(DATA SUPPLIED)
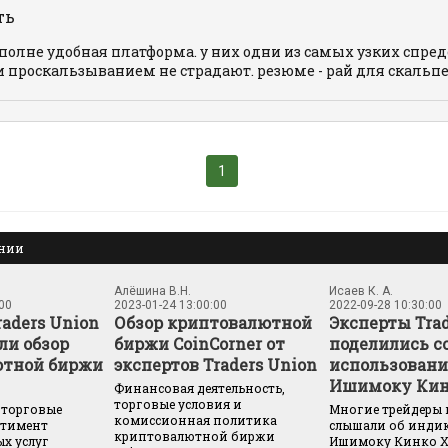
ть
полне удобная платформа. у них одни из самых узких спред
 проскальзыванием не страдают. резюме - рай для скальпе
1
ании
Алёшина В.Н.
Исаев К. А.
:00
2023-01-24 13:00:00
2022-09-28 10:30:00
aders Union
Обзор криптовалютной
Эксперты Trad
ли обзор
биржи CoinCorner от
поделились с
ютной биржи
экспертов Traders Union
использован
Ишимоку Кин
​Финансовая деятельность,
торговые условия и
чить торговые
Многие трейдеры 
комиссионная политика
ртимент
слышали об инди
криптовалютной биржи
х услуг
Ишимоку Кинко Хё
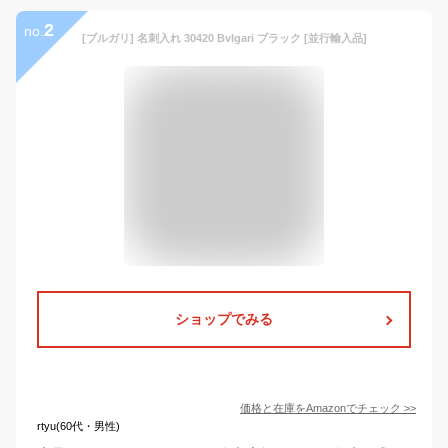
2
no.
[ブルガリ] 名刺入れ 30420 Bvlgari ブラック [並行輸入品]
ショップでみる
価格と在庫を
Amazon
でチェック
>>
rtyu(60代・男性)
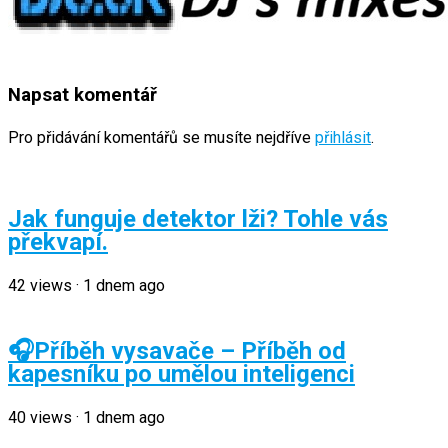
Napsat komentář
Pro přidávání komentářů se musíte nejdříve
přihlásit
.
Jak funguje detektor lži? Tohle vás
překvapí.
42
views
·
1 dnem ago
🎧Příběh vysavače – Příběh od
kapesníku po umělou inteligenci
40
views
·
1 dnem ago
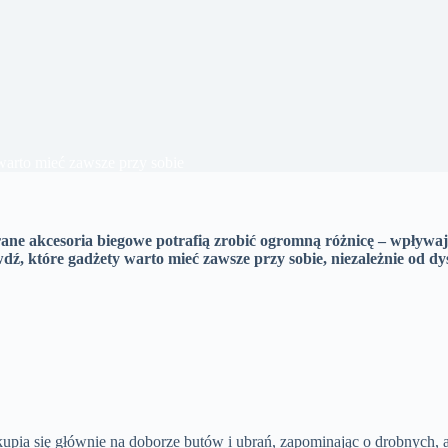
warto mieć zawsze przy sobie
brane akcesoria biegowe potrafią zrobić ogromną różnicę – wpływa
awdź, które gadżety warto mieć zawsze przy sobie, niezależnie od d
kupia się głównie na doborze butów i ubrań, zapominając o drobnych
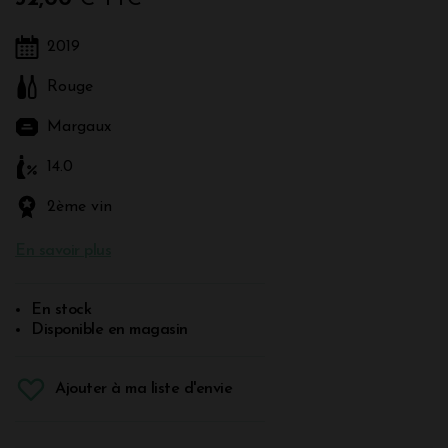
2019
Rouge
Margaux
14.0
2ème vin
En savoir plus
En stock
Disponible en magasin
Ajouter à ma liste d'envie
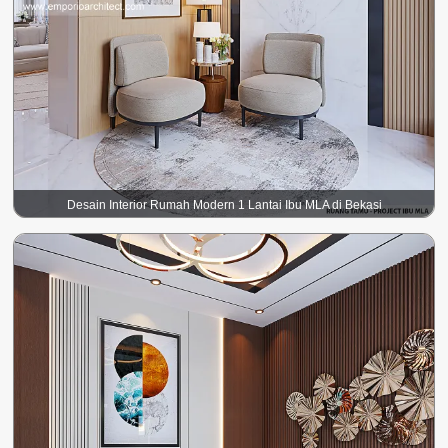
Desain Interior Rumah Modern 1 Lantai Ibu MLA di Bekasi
(End DATA SUPPLIED)
TASK DIRECTIONS
Please retype, exactly and only, the lines from the one holding "brane akcesoria biegowe" to the end of the entries, both ends included, without any pictures.

ANSWER BELOW
brane akcesoria biegowe potrafią zrobić ogromną różnicę – wpływa
awdź, które gadżety warto mieć zawsze przy sobie, niezależnie od d
kupia się głównie na doborze butów i ubrań, zapominając o drobnych
2019
Rouge
Margaux
14.0
2ème vin
En savoir plus
En stock
Disponible en magasin
Ajouter à ma liste d'envie
Desain Interior Rumah Modern 1 Lantai Ibu MLA di Bekasi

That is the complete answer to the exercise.